Here, there's no pressure to get good, no strangers ruining the mood, and just a handful of people close to you, cracking jokes and fumbling through levels together. I've leaned on this 'trick' more times than I can count this year, and every single time, it has reminded me why I fell in love with gaming in the first place.
Backrooms: Escape Together
- Released
- October 18, 2022
- Developer(s)
- Triiodide Studios
- Publisher(s)
- Triiodide Studios
- Engine
- Unreal Engine 5
- Platform(s)
- PC
Developed on Unreal Engine 5, Backrooms: Escape Together is a co-op survival horror game where you and your friends must explore eerie, endless maze-like levels and work together to escape terrifying entities and madness.
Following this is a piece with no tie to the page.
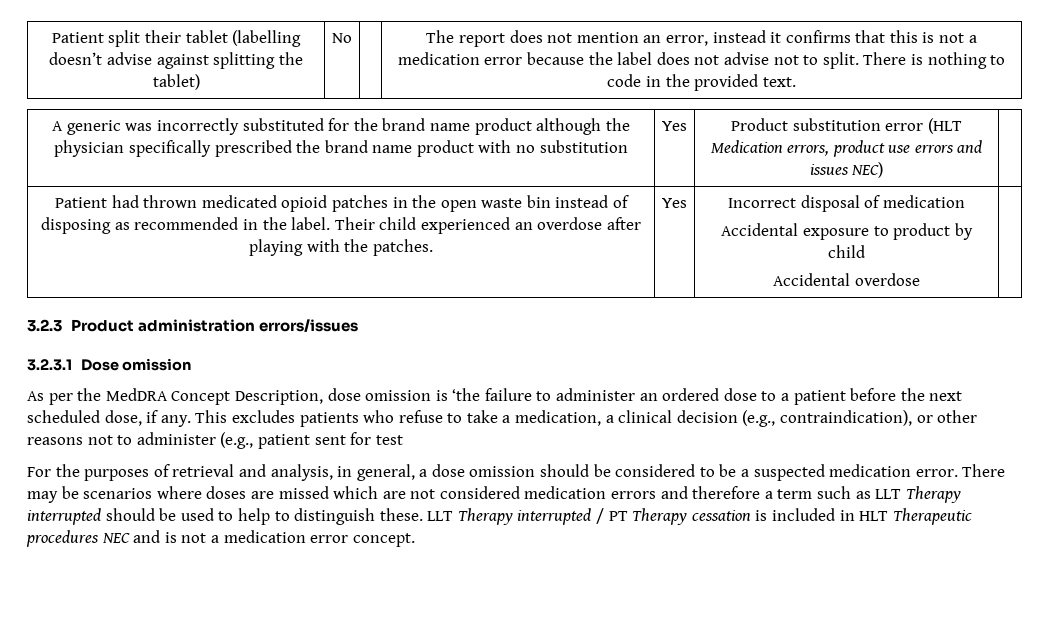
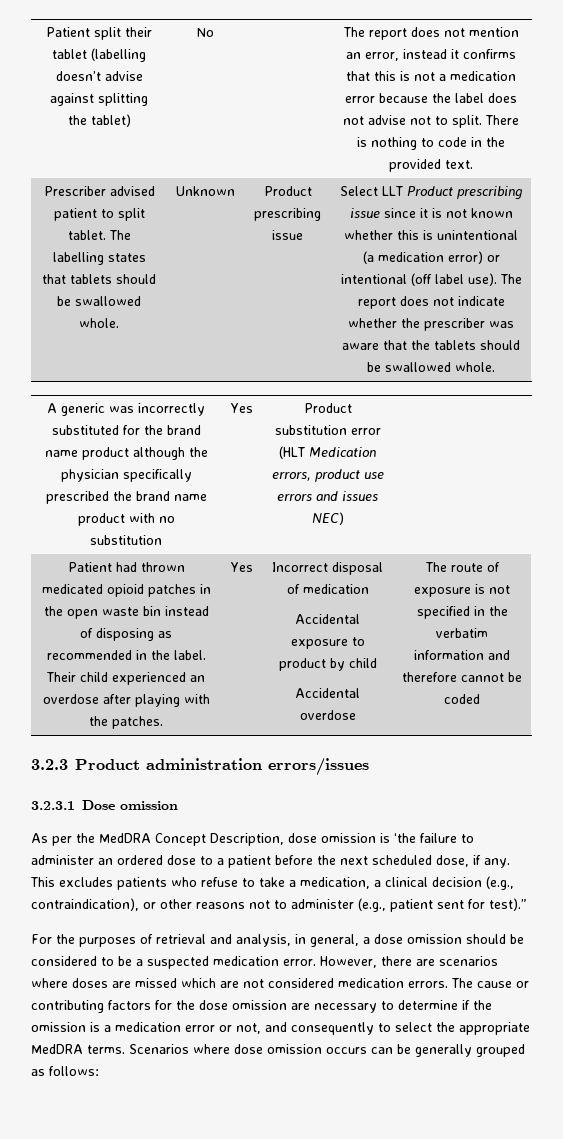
(796, 82) none -> [43,186,155,196] [53,208,145,221] [67,230,131,240] [52,252,146,265] [42,274,156,284] [57,296,141,306] [79,318,119,328] [176,186,235,196] [263,186,312,196] [254,208,321,221] [272,230,303,240] [339,186,523,200] [349,208,513,218] [344,230,518,240] [362,251,500,264] [340,273,522,286] [357,296,505,309] [348,318,514,331] [342,340,520,350] [367,362,495,372] // Prescriber advised patient to split tablet. The labelling states that tablets should be swallowed whole. | Unknown | Product prescribing issue | Select LLT Product prescribing issue since it is not known whether this is unintentional (a medication error) or intentional (off label use). The report does not indicate whether the prescriber was aware that the tablets should be swallowed whole.
(920, 279) none -> [424,562,500,572] [414,584,510,597] [416,606,508,619] [436,628,488,638] [414,650,510,660] [402,672,522,682] [444,694,480,704] The route of exposure is not specified in the verbatim information and therefore cannot be coded
[375,435,403,445] test -> [489,898,527,911] test).”
[962,464,1006,477] [27,486,79,503] There may be -> [320,956,435,968] However, there are
[611,486,961,503] [27,508,972,525] [26,530,415,547] errors and therefore a term such as LLT Therapy interrupted should be used to help to distinguish these. LLT Therapy interrupted / PT Therapy cessation is included in HLT Therapeutic procedures NEC and is not a medication error concept. -> [408,978,529,988] [31,1000,492,1013] [31,1022,530,1035] [31,1044,525,1057] [31,1066,99,1076] errors. The cause or contributing factors for the dose omission are necessary to determine if the omission is a medication error or not, and consequently to select the appropriate MedDRA terms. Scenarios where dose omission occurs can be generally grouped as follows:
Just let your brain reset in whatever way you can
The games will always be there, and you'll have a fresher set of eyes, more patience, and more energy to enjoy them again.
At the end of the day, gaming fatigue doesn't really come with a neon sign around its neck, announcing its arrival. It creeps in slowly and quietly, until suddenly, you don't feel like playing anymore, and are just clicking and scrolling back and forth through your library without ever committing to anything. That's when the trick isn't about forcing yourself to play.
Just step sideways in whatever capacity you can, and let your brain reset. The best thing to do is always to listen to your brain, and if it doesn't feel motivated by the lure of a new game to play, then you don't have to buy, install, or boot it up. Because when you come back from a little detour, the games will always still be there, but you'll have a fresh set of eyes, more patience, and way more energy to actually enjoy them again.